Isn't it great to be able to begin again every day, or every hour, or every minute, if need be!
Wednesday, July 31, 2019
I was just thinking about my past and how often I've gotten stuck in All or Nothing thinking about my health. Either I was ON for the week of OFF for the week. Either I was healthy or I was unhealthy. That kind of thinking set me up for perfectionism which is an unattainable or even desirable goal. Nowadays I notice that I give myself permission to be both ON AND OFF at any time of the week, day, hour or minute. It's freed me up in my views of my own successes and challenges. Life seldom goes according to my plan.
And giving myself a bit of leeway sure has made my life more enjoyable and much more enjoyable for those around me. I am learning how much leeway to allow myself in various circumstances.
I had colon surgery in May. It was unplanned. I showed up at our local ER and was in surgery within the hour. It's been a challenge recovering from not only the surgery, but the required changes to my lifestyle that it required.

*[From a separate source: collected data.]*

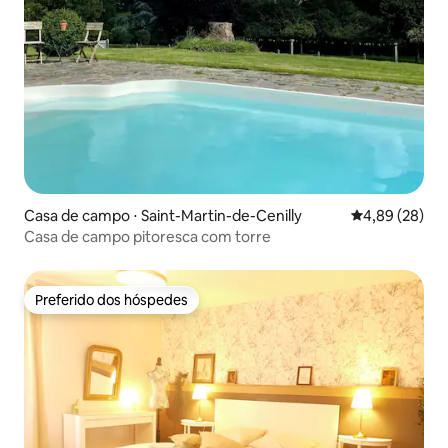
Casa de campo ⋅ Saint-Martin-de-Cenilly
4,89 de uma a
4,89 (28)
Casa de campo pitoresca com torre
Preferido dos hóspedes
Preferido dos hóspedes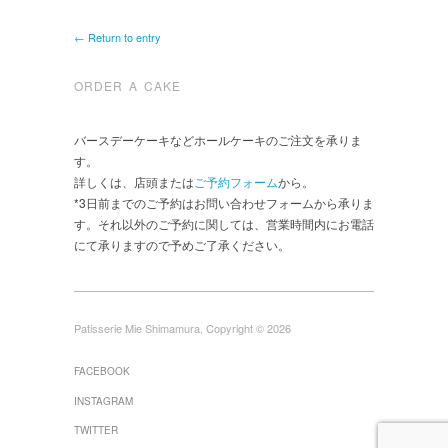
← Return to entry
ORDER A CAKE
バースデーケーキなどホールケーキのご注文を承りま
す。
詳しくは、店頭または
ご予約フォーム
から。
*3日前までのご予約はお問い合わせフォームから承りま
す。それ以外のご予約に関しては、営業時間内にお電話
にて承りますので予めご了承ください。
Patisserie Mie Shimamura, Copyright © 2026
FACEBOOK
INSTAGRAM
TWITTER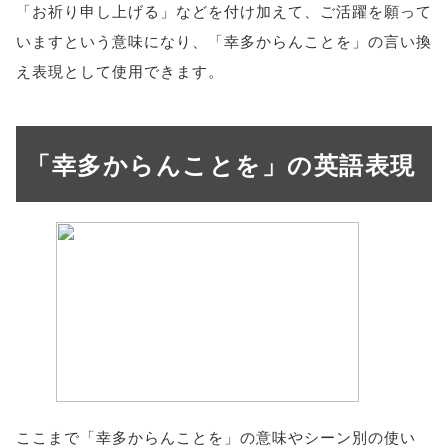
「お祈り申し上げる」などを付け加えて、ご活躍を願って
いますという意味になり、「幸多からんことを」の言い換
え表現として使用できます。
「幸多からんことを」の英語表現
ここまで「幸多からんことを」の意味やシーン別の使い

I wish I could say I was upbeat and positive the entire time. But I was neither all ON or all OFF. And I needed the help I had such trouble asking for from my DH, friends, and family. Everyone of them encouraged me to give myself some leeway to recover. I couldn't force my body to go any faster than what was natural for it. I'm learning I am not a machine with an ON and OFF switch. I am a human being, subject to all the foibles and victories that come with that 'membership'.